6 Psychological Interventions for Treating Chronic Pain
Chronic pain causes extensive changes in the brain and central nervous system. As a result, the effects of chronic pain are often associated with heightened comorbid symptoms of depression and anxiety, as indicated by research. Furthermore, chronic pain can lead to chronic stress—affecting the body’s ability to heal, and promoting further pain. The ways chronic pain can affect the body and mind have created the opportunity for additional treatment options, such as psychological intervention.
Psychological Interventions to help treat Chronic Pain
There are a variety of psychological interventions designed to treat chronic pain that do not require a person to take prescription medications. This is good news, considering America has found itself in the midst of an opioid overdose epidemic, with 100 million Americans suffering from chronic pain.
1. Mindfulness-Based Approach
Using mindfulness to treat chronic pain involves focusing on the pain from a new perspective.

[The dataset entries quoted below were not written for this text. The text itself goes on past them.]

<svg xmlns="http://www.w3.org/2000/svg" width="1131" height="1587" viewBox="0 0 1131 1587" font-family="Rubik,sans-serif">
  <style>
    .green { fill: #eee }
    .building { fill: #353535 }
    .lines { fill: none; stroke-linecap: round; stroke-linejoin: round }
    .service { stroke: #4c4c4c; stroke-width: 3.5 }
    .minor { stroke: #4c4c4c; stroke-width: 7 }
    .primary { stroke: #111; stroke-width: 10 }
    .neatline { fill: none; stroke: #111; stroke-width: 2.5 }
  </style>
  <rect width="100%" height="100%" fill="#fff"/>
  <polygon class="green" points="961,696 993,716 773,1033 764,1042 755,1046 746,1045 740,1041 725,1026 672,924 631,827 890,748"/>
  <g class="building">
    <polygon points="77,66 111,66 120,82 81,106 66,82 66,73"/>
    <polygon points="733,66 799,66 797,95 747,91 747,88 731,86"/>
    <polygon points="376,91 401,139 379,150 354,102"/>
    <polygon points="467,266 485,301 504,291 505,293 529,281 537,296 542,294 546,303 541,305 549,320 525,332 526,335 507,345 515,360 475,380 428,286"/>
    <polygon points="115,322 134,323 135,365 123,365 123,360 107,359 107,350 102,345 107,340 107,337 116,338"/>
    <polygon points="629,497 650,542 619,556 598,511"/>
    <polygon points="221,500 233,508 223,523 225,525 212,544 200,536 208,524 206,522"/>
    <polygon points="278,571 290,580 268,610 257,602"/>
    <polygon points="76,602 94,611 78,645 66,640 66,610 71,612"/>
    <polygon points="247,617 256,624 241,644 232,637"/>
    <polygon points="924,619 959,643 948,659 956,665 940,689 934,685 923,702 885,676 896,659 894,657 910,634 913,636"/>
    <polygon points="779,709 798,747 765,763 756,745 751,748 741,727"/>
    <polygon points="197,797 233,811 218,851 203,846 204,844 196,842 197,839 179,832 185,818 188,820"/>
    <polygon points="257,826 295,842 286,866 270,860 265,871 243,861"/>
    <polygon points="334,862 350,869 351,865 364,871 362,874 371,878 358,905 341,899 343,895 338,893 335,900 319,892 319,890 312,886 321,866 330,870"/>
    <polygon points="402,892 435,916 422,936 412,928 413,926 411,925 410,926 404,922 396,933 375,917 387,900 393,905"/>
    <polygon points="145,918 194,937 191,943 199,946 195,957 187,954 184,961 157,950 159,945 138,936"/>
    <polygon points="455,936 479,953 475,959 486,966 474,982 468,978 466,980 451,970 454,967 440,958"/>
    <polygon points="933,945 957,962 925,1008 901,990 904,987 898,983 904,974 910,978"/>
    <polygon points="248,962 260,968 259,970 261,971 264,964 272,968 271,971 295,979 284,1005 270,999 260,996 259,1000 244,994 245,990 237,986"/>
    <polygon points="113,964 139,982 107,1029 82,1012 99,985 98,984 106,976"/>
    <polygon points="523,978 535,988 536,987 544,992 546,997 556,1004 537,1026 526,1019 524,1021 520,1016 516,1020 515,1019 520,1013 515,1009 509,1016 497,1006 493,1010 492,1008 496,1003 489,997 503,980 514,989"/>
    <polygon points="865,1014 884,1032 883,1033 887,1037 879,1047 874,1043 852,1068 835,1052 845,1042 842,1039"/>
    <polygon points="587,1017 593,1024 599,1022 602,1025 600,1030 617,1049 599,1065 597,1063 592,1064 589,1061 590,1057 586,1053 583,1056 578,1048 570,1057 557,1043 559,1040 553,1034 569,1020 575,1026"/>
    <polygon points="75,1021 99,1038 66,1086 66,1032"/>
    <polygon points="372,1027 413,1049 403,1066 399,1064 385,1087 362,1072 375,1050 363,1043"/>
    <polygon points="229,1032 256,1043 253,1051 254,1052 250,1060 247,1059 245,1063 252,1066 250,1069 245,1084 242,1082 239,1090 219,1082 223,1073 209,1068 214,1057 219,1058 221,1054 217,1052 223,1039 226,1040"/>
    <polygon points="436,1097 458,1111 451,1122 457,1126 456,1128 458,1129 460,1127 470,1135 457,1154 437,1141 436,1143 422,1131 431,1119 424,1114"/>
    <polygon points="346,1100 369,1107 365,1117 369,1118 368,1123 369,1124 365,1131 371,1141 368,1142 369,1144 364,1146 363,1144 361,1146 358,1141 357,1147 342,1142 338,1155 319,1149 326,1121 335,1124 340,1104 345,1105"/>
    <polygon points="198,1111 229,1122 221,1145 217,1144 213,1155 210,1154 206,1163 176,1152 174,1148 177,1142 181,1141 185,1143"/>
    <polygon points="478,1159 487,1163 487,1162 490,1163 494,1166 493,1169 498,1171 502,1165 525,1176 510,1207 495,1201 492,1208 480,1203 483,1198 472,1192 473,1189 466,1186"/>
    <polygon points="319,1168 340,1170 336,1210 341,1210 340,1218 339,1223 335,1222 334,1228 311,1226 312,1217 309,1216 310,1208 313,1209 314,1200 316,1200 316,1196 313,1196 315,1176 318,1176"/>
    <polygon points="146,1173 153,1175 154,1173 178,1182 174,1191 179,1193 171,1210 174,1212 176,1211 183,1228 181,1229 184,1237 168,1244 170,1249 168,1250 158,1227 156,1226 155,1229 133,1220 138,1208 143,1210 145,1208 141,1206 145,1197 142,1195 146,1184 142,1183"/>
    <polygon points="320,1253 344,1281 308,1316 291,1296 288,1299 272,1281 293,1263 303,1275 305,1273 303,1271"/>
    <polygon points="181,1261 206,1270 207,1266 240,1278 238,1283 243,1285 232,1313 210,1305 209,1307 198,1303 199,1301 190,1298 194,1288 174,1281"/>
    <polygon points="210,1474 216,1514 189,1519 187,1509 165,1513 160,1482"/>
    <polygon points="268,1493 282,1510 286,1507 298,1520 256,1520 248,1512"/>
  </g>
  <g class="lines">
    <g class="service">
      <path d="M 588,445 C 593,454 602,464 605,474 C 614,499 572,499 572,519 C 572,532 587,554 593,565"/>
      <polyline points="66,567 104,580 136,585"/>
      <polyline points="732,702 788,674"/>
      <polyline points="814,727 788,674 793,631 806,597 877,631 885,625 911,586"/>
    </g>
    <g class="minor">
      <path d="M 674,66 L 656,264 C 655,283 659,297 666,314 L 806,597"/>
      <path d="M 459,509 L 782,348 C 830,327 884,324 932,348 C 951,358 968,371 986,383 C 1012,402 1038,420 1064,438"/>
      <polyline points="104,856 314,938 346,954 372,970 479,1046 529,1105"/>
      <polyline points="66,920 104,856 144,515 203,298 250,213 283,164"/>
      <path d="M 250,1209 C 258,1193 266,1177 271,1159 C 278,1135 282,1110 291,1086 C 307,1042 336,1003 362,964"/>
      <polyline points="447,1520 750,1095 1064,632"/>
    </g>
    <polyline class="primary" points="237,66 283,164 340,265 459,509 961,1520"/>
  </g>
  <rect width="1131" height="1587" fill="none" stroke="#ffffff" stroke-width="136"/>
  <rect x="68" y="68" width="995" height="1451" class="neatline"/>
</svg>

When the brain reacts to chronic pain, it’s associating judgment with the pain—thinking negatively about it—focusing on how much one wishes the pain to go away. Such negative thought patterns contribute to feelings of anxiety, depression, and stress. Mindfulness looks at pain with inquisitive eyes of non-judgment. Other ways to incorporate mindfulness in chronic pain management are by practicing breathing exercises and engaging in a visualized body scan—a practice in guided imagery designed for teaching the brain to be present with each part of the body. The results of the effectiveness of guided imagery can be measured by doctors with biofeedback.
2. Cognitive-Behavioral Therapy
Negative thought patterns contributing to greater levels of depression and anxiety can be combated through CBT, as it teaches one to challenge negative thoughts, and form new ways of thinking that promote decreased levels of anxiety, depression, and pain.
3. Relaxation Techniques
Relaxation techniques help you relax both mentally and physically. This helps alleviate pain, and its comorbid symptoms. Some relaxation techniques help relax the muscles, as chronic pain contributes to muscle tension. Other relaxation techniques calm the mind—helping alleviate the mentally debilitating effects of chronic pain that exacerbate symptoms.
4. Somatic Anchoring
Somatic anchoring involves rapid self-hypnosis for combating chronic pain. This technique combines cognitive restructuring with mindfulness techniques, as well as indirect, and direct suggestions via hypnosis. This technique has been used to treat various cases of both chronic and acute pain.
Several research studies show hypnosis to be effective in treating chronic pain. By retraining the mind through hypnosis, psychologists help reduce pain for most chronic pain sufferers. However, there is a small group of the population who are immune to the effects of hypnosis, but for those who are able to become hypnotized, this method can significantly reduce the symptoms and severity of chronic pain.
6. Acceptance and Commitment Therapy
Acceptance & Commitment Therapy (ACT) is within the family of CBT (Cognitive Behavioral Therapy) but differs in its philosophical assumptions and scientific strategies. ACT focuses on being psychologically flexible which is “the capacity to continue with or change behavior, guided by one’s goals, in a context of interacting cognitive and direct non-cognitive influences.” In other words, being able to accept the things in life that are out of one’s control, while committing to improving and enriching one’s life. This approach teaches psychological interventions for managing painful feelings and thoughts (essentially mindfulness). It also helps a person identify his/her values—motivating positive life changes. This can help to reduce the intensity and frequency of psychological experiences such as pain.
If you’re one of the 100 million Americans who are suffering from chronic pain, there are a number of treatments options available that have proven to be effective in holistically treating chronic pain; such as the psychological interventions listed above, without the use of prescription medications such as opioids.